- **Collected material**:
* * * *
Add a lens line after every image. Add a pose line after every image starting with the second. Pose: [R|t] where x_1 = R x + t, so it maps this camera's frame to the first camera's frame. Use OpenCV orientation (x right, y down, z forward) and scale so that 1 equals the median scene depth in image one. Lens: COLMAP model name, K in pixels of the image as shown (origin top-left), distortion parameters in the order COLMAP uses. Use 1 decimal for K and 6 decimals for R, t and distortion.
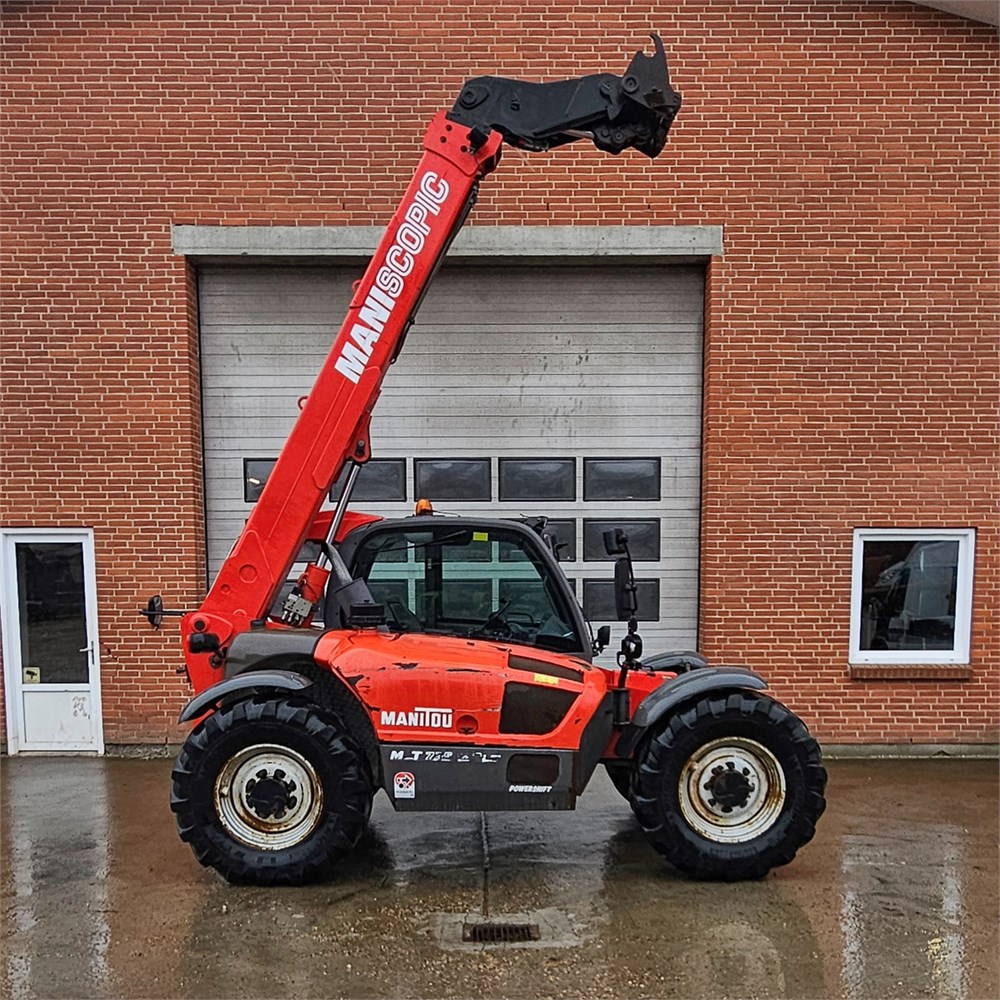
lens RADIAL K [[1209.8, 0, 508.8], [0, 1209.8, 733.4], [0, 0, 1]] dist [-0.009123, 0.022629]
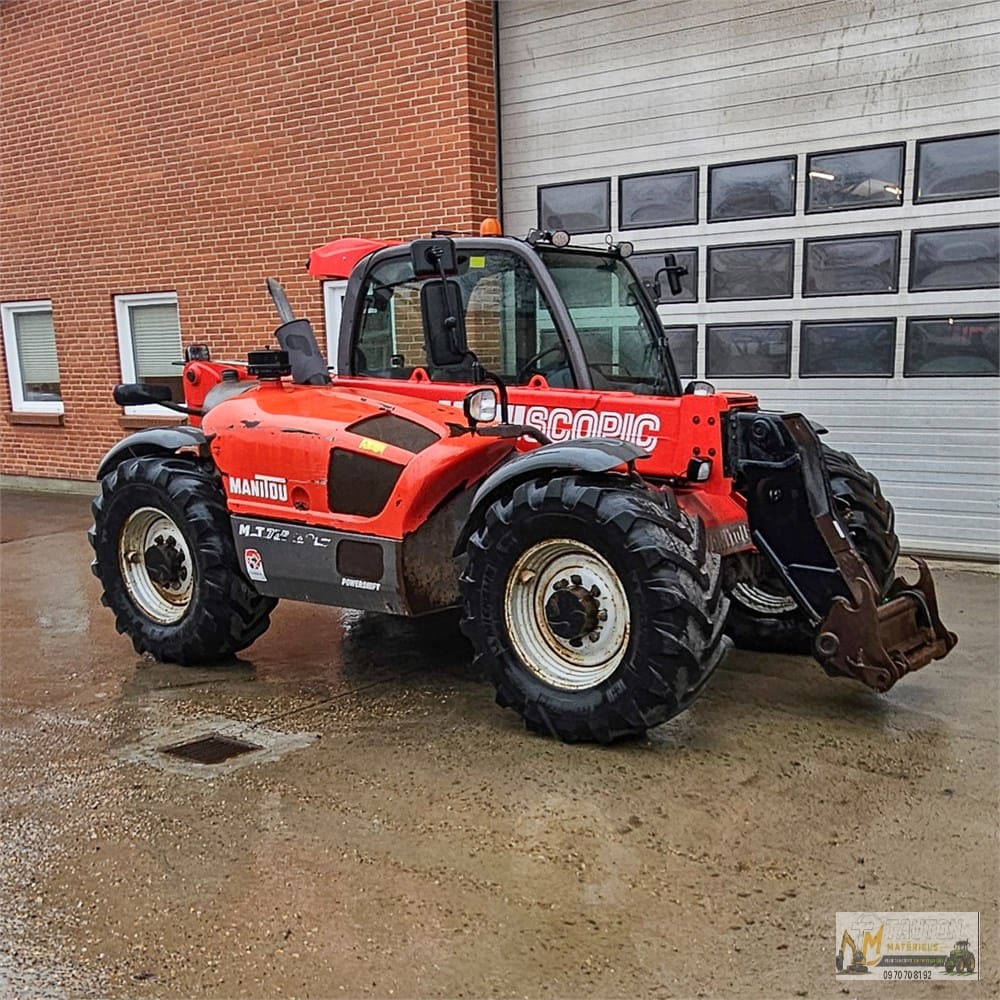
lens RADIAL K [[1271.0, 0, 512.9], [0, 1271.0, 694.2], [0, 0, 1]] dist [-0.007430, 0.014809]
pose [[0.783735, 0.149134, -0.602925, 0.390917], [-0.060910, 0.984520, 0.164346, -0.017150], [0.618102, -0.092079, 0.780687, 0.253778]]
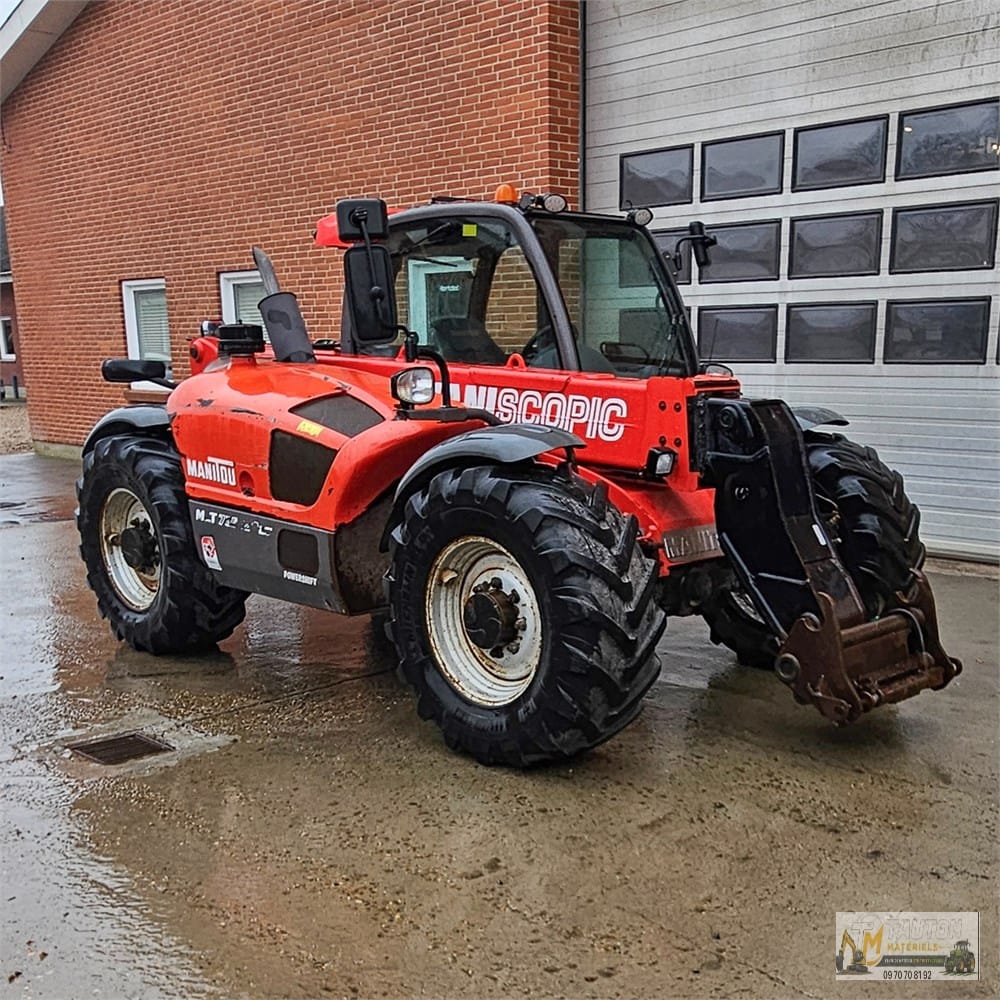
* * * *
- **Prompt**:
The reply should repeat the listing above exactly and contain no pictures.

- **Exercise output**:
Add a lens line after every image. Add a pose line after every image starting with the second. Pose: [R|t] where x_1 = R x + t, so it maps this camera's frame to the first camera's frame. Use OpenCV orientation (x right, y down, z forward) and scale so that 1 equals the median scene depth in image one. Lens: COLMAP model name, K in pixels of the image as shown (origin top-left), distortion parameters in the order COLMAP uses. Use 1 decimal for K and 6 decimals for R, t and distortion.
lens RADIAL K [[1209.8, 0, 508.8], [0, 1209.8, 733.4], [0, 0, 1]] dist [-0.009123, 0.022629]
lens RADIAL K [[1271.0, 0, 512.9], [0, 1271.0, 694.2], [0, 0, 1]] dist [-0.007430, 0.014809]
pose [[0.783735, 0.149134, -0.602925, 0.390917], [-0.060910, 0.984520, 0.164346, -0.017150], [0.618102, -0.092079, 0.780687, 0.253778]]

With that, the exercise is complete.